My depression is a medical issue that is often controlled by medication (when I can get it.) No amount of positive thinking will ever increase the specific chemicals in my brain that I happen to lack. To suggest otherwise is essentially to say that my depression isn't real, isn't based in something as medically tangible as virus or a broken bone, is something that is purely imaginary.

And I think that type of suggestion is very, very wrong, and even harmful to certain people with the same types of problems as me, but who might be more willing to believe in wishful thinking.

There is nothing wrong with hope, as long as hope doesn't erase practicality. Hope can be a strong motivator for change, but hope can also be a mere fantasy that offers no solutions, that works to prevent change.

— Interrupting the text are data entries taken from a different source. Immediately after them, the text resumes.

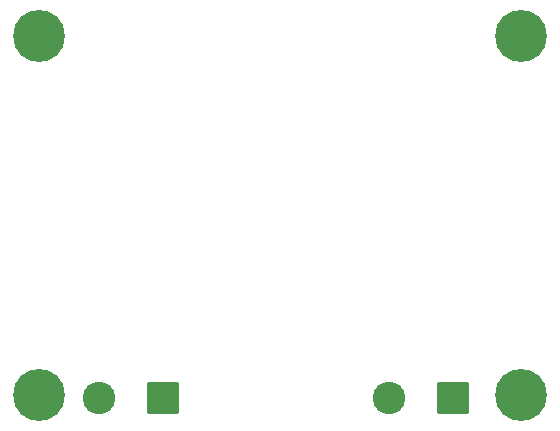
<source format=gbr>
%TF.GenerationSoftware,KiCad,Pcbnew,6.0.10-86aedd382b~118~ubuntu20.04.1*%
%TF.CreationDate,2024-03-04T22:47:07-05:00*%
%TF.ProjectId,cold-start-power-supply,636f6c64-2d73-4746-9172-742d706f7765,rev?*%
%TF.SameCoordinates,Original*%
%TF.FileFunction,Soldermask,Bot*%
%TF.FilePolarity,Negative*%
%FSLAX46Y46*%
G04 Gerber Fmt 4.6, Leading zero omitted, Abs format (unit mm)*
G04 Created by KiCad (PCBNEW 6.0.10-86aedd382b~118~ubuntu20.04.1) date 2024-03-04 22:47:07*
%MOMM*%
%LPD*%
G01*
G04 APERTURE LIST*
G04 Aperture macros list*
%AMRoundRect*
0 Rectangle with rounded corners*
0 $1 Rounding radius*
0 $2 $3 $4 $5 $6 $7 $8 $9 X,Y pos of 4 corners*
0 Add a 4 corners polygon primitive as box body*
4,1,4,$2,$3,$4,$5,$6,$7,$8,$9,$2,$3,0*
0 Add four circle primitives for the rounded corners*
1,1,$1+$1,$2,$3*
1,1,$1+$1,$4,$5*
1,1,$1+$1,$6,$7*
1,1,$1+$1,$8,$9*
0 Add four rect primitives between the rounded corners*
20,1,$1+$1,$2,$3,$4,$5,0*
20,1,$1+$1,$4,$5,$6,$7,0*
20,1,$1+$1,$6,$7,$8,$9,0*
20,1,$1+$1,$8,$9,$2,$3,0*%
G04 Aperture macros list end*
%ADD10RoundRect,0.250000X1.125000X1.125000X-1.125000X1.125000X-1.125000X-1.125000X1.125000X-1.125000X0*%
%ADD11C,2.750000*%
%ADD12C,0.700000*%
%ADD13C,4.400000*%
G04 APERTURE END LIST*
D10*
%TO.C,J1*%
X148402000Y-110871000D03*
D11*
X143002000Y-110871000D03*
%TD*%
D12*
%TO.C,H4*%
X153011274Y-109450274D03*
X155344726Y-109450274D03*
X154178000Y-108967000D03*
X155344726Y-111783726D03*
X155828000Y-110617000D03*
X154178000Y-112267000D03*
D13*
X154178000Y-110617000D03*
D12*
X152528000Y-110617000D03*
X153011274Y-111783726D03*
%TD*%
%TO.C,H1*%
X111761000Y-80264000D03*
X112244274Y-81430726D03*
X115061000Y-80264000D03*
D13*
X113411000Y-80264000D03*
D12*
X114577726Y-79097274D03*
X112244274Y-79097274D03*
X113411000Y-78614000D03*
X113411000Y-81914000D03*
X114577726Y-81430726D03*
%TD*%
D10*
%TO.C,J2*%
X123858000Y-110871000D03*
D11*
X118458000Y-110871000D03*
%TD*%
D12*
%TO.C,H3*%
X115061000Y-110617000D03*
X112244274Y-109450274D03*
X113411000Y-112267000D03*
X111761000Y-110617000D03*
X114577726Y-111783726D03*
D13*
X113411000Y-110617000D03*
D12*
X113411000Y-108967000D03*
X114577726Y-109450274D03*
X112244274Y-111783726D03*
%TD*%
%TO.C,H2*%
X153011274Y-81430726D03*
X153011274Y-79097274D03*
X155344726Y-81430726D03*
X155828000Y-80264000D03*
D13*
X154178000Y-80264000D03*
D12*
X154178000Y-81914000D03*
X152528000Y-80264000D03*
X155344726Y-79097274D03*
X154178000Y-78614000D03*
%TD*%
M02*

</source>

And while I admit that hope alone might "sometimes" be a psychological balm against an internal struggle, the idea I am addressing in this post is one that says: thoughts alone can bring an outward material reward (non-internal) to those who think in a certain way. Essentially, the idea is that if I wish for five dollars, and somehow, the "Universe" brings me five dollars.

To suggest "positive thinking," that there is a "law of attraction," that will bring about change in an instance where the issue is something that can't be changed, cannot be bargained with, is often cruel. How many people, decent and honest people, have died thinking or hoping that they wouldn't. How many victims of the hurricane in New Orleans thought, "everything will work out soon enough, and we will be saved by someone," only to, in some cases, die. For me, there is plenty of evidence throughout the entire course of human history that ilustrates how positive thinking alone cannot not draw you benefits to the "universe."

Regardless, I respect that people can disagree on whether or not hope or positive thinking can make something bad actually better. I am definitely not one of those people, and if you genuinely are, that is okay with me. Live and let live. I share my opinions and you can share yours.

And yet. And yet, one last thing bothers me that I feel I should mention.

To earn a profit on a book that suggests something as harmful as magical thinking is, to my view, offensive and disgusting. One author decided to exploit someone else's "hope" to line their pockets with money by selling a book with such a bankrupt theory. An author consciously decided to enrich themselves off of what may be another person's suffering.

If this idea is so beneficial to other people, so revolutionary, why isn't the book being offered for free. If this idea worked (and I am convinced it doesn't), then it should be passed out to all the sick, poor, oppressed peoples of the world to make it a better place. And eliminating illness, poverty, and oppression would (or at least, should) be reward enough for anyone.